ComputeGraphVarManager manager;
ComputeGraph graph1{manager, "graph1"};
ComputeGraph graph2{manager, "graph2"};
auto& N = manager.create_var<size_t>("N");
auto& x = manager.create_var<BufferView<int>>("x");
// Note: GraphVar type needs to be cudaEvent_t
auto& event = manager.create_var<cudaEvent_t>("event");
graph1.create_node("set_x") << [&] // Task A
{
ParallelFor(256).apply(N.eval(),
[x = x.eval().viewer()] __device__(int i) mutable
{
x(i) = 1;
MUDA_KERNEL_PRINT("graph1 set x(%d) = %d", i, x(i));
});
};
graph1.create_node("event:record_event") << [&] { on().record(event, x); }; // Record event
graph1.create_node("do_some_work") << [&] // Task B
{
Launch().apply(
// dummy read x, to make sure the kernel is launched after set_x
[x = x.ceval().cviewer()] __device__() mutable
{
some_work();
MUDA_KERNEL_PRINT("graph1 do some other work");
});
};
graph2.create_node("event:wait_x") << [&] { on().wait(event, x); }; // Wait event
graph2.create_node("read_x") << [&] // Task C
{
ParallelFor(256).apply(N.eval(),
[x = x.ceval().cviewer()] __device__(int i) mutable {
MUDA_KERNEL_PRINT("graph2 read x(%d) = %d", i, x(i));
});
};
Stream stream1;
Stream stream2;
auto N_value = 4;
auto x_value = DeviceBuffer<int>(N_value);
auto event_value = Event{};
// Update ComputeGraphVar
N = N_value;
x = x_value;
event = event_value;
MUDA_KERNEL_PRINT("launch graph1 on stream1:");
graph1.launch(stream1);
MUDA_KERNEL_PRINT("launch graph2 on stream2:");
graph2.launch(stream2);
wait_device();
The difference from the basic example is that we use on().record(event, x) and on().wait(event, x) instead of on().record(event) and on().wait(event).
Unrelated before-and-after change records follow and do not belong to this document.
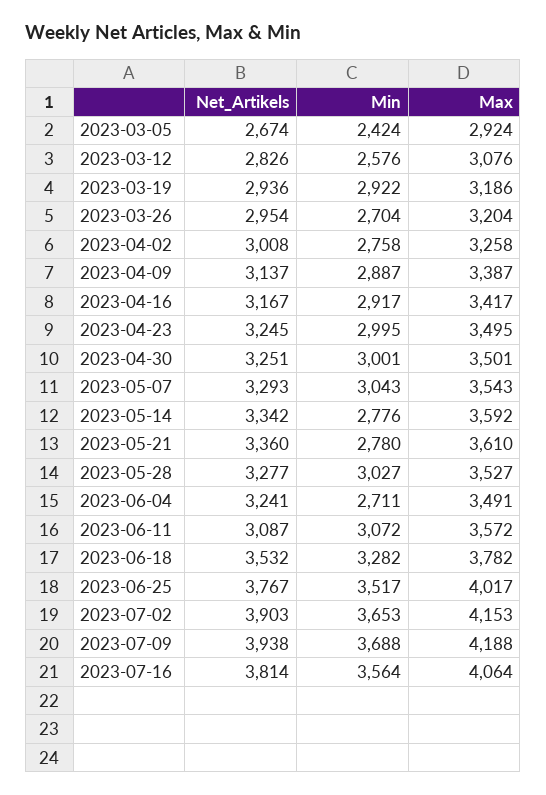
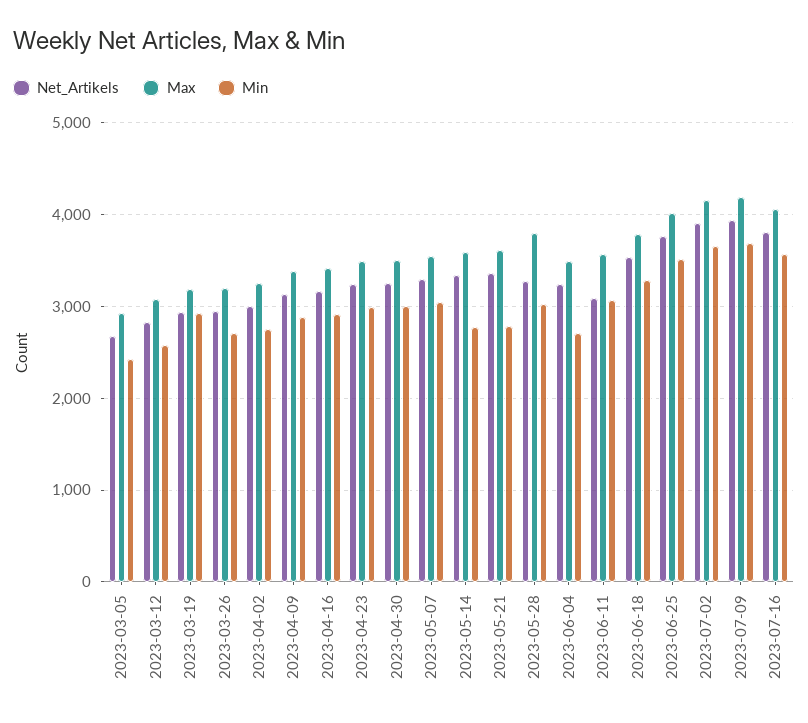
  {
    "Net_Artikels": {
      "2023-03-05": 2674,
      "2023-03-12": 2826,
      "2023-03-19": 2936,
      "2023-03-26": 2954,
      "2023-04-02": 3008,
      "2023-04-09": 3137,
      "2023-04-16": 3167,
      "2023-04-23": 3245,
      "2023-04-30": 3251,
      "2023-05-07": 3293,
      "2023-05-14": 3342,
      "2023-05-21": 3360,
      "2023-05-28": 3277,
      "2023-06-04": 3241,
      "2023-06-11": 3087,
      "2023-06-18": 3532,
      "2023-06-25": 3767,
      "2023-07-02": 3903,
      "2023-07-09": 3938,
      "2023-07-16": 3814
    },
    "Min": {
      "2023-03-05": 2424,
      "2023-03-12": 2576,
      "2023-03-19": 2922,
      "2023-03-26": 2704,
      "2023-04-02": 2758,
      "2023-04-09": 2887,
      "2023-04-16": 2917,
      "2023-04-23": 2995,
      "2023-04-30": 3001,
      "2023-05-07": 3043,
      "2023-05-14": 2776,
      "2023-05-21": 2780,
      "2023-05-28": 3027,
      "2023-06-04": 2711,
      "2023-06-11": 3072,
      "2023-06-18": 3282,
      "2023-06-25": 3517,
      "2023-07-02": 3653,
      "2023-07-09": 3688,
      "2023-07-16": 3564
    },
    "Max": {
      "2023-03-05": 2924,
      "2023-03-12": 3076,
      "2023-03-19": 3186,
      "2023-03-26": 3204,
      "2023-04-02": 3258,
      "2023-04-09": 3387,
      "2023-04-16": 3417,
      "2023-04-23": 3495,
      "2023-04-30": 3501,
      "2023-05-07": 3543,
      "2023-05-14": 3592,
      "2023-05-21": 3610,
-     "2023-05-28": 3527,
+     "2023-05-28": 3800,
      "2023-06-04": 3491,
      "2023-06-11": 3572,
      "2023-06-18": 3782,
      "2023-06-25": 4017,
      "2023-07-02": 4153,
      "2023-07-09": 4188,
      "2023-07-16": 4064
    }
  }

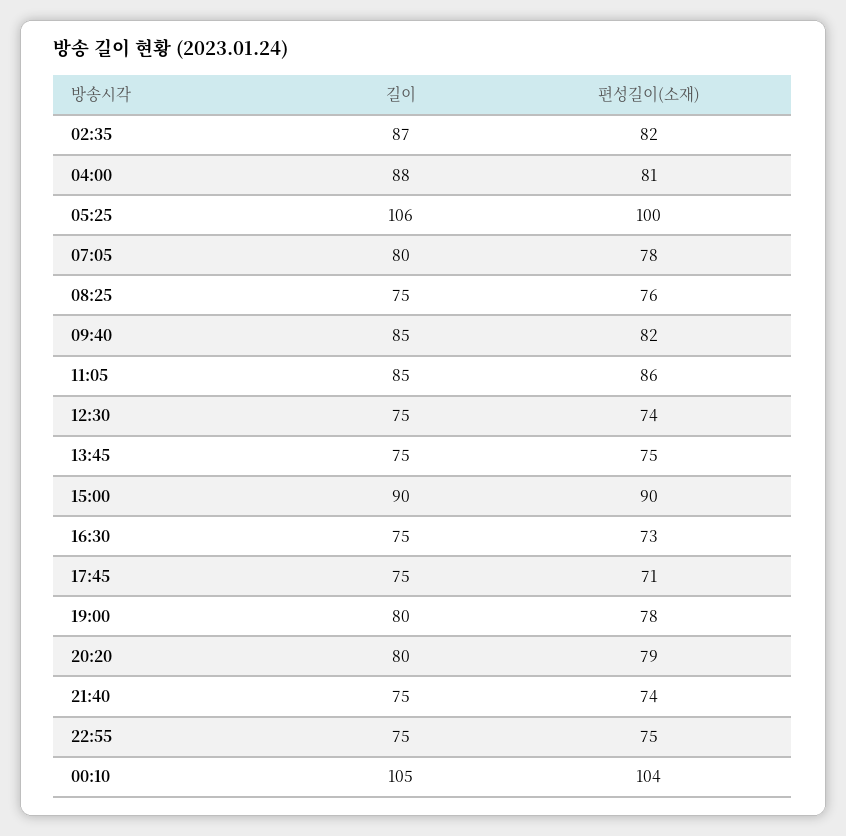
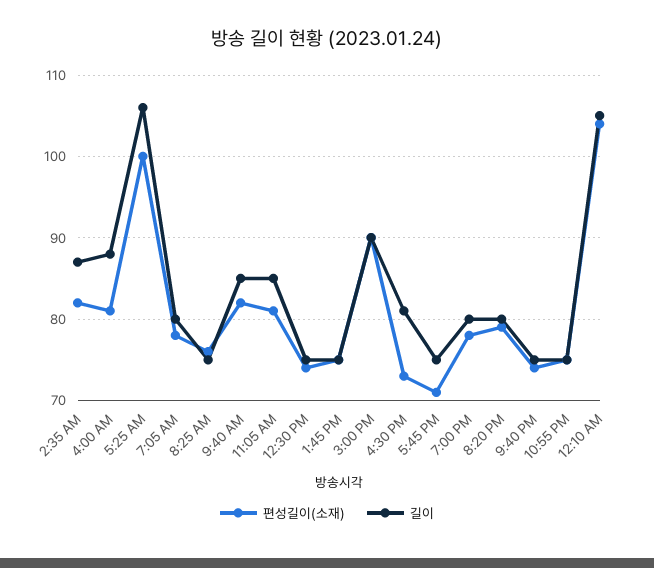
  {
    "길이": {
      "02:35": 87,
      "04:00": 88,
      "05:25": 106,
      "07:05": 80,
      "08:25": 75,
      "09:40": 85,
      "11:05": 85,
      "12:30": 75,
      "13:45": 75,
      "15:00": 90,
-     "16:30": 75,
+     "16:30": 81,
      "17:45": 75,
      "19:00": 80,
      "20:20": 80,
      "21:40": 75,
      "22:55": 75,
      "00:10": 105
    },
    "편성길이(소재)": {
      "02:35": 82,
      "04:00": 81,
      "05:25": 100,
      "07:05": 78,
      "08:25": 76,
      "09:40": 82,
-     "11:05": 86,
+     "11:05": 81,
      "12:30": 74,
      "13:45": 75,
      "15:00": 90,
      "16:30": 73,
      "17:45": 71,
      "19:00": 78,
      "20:20": 79,
      "21:40": 74,
      "22:55": 75,
      "00:10": 104
    }
  }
Because MUDA ComputeGraph calculates node dependencies based on resource read-write situations, the event also needs to specify the corresponding resource.
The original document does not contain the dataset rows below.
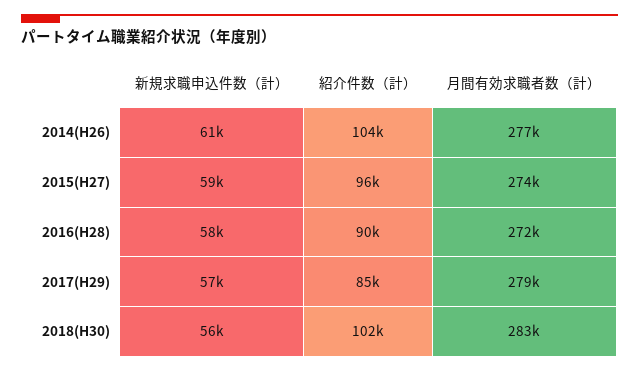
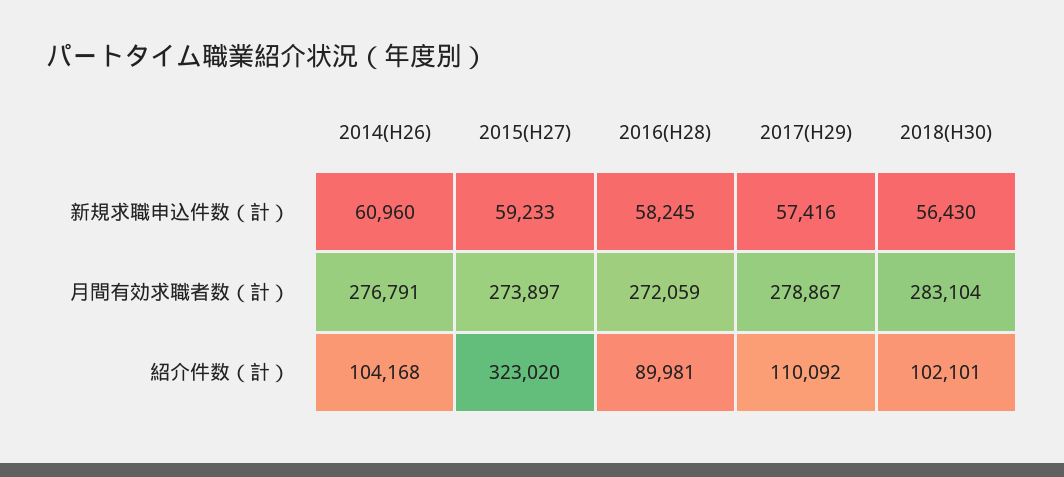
  {
    "新規求職申込件数（計）": {
      "2014(H26)": 60960,
      "2015(H27)": 59233,
      "2016(H28)": 58245,
      "2017(H29)": 57416,
      "2018(H30)": 56430
    },
    "紹介件数（計）": {
      "2014(H26)": 104168,
-     "2015(H27)": 96000,
+     "2015(H27)": 323020,
      "2016(H28)": 89981,
-     "2017(H29)": 85000,
+     "2017(H29)": 110092,
      "2018(H30)": 102101
    },
    "月間有効求職者数（計）": {
      "2014(H26)": 276791,
      "2015(H27)": 273897,
      "2016(H28)": 272059,
      "2017(H29)": 278867,
      "2018(H30)": 283104
    }
  }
We can visualize these two ComputeGraphs with manager.graphviz(std::cout):
We can see that the two nodes connected by the event both access x (both are red arrows). This is because for safety, MUDA Compute Graph Dependency Building must assume that Record and Wait nodes both read and write x, so that the generated dependencies are the most conservative.
The result is as follows:
Note
When using events between ComputeGraphs, you need to be extra careful. Incorrect event operations may cause data corruption, and this kind of data corruption is something that MUDA ComputeGraph cannot foresee or check (because the event is a dynamic synchronization operation, and this dependency is established when the graph is launched, which cannot be predicted). Events are mainly suitable for streaming models; while ComputeGraph is a graph model, the dependencies between nodes can be considered as events.
Best Practice
Do not use Event in ComputeGraph unless you are fully aware of the consequences of your behavior. Use manager.graphviz() to visualize the ComputeGraph you constructed as much as possible.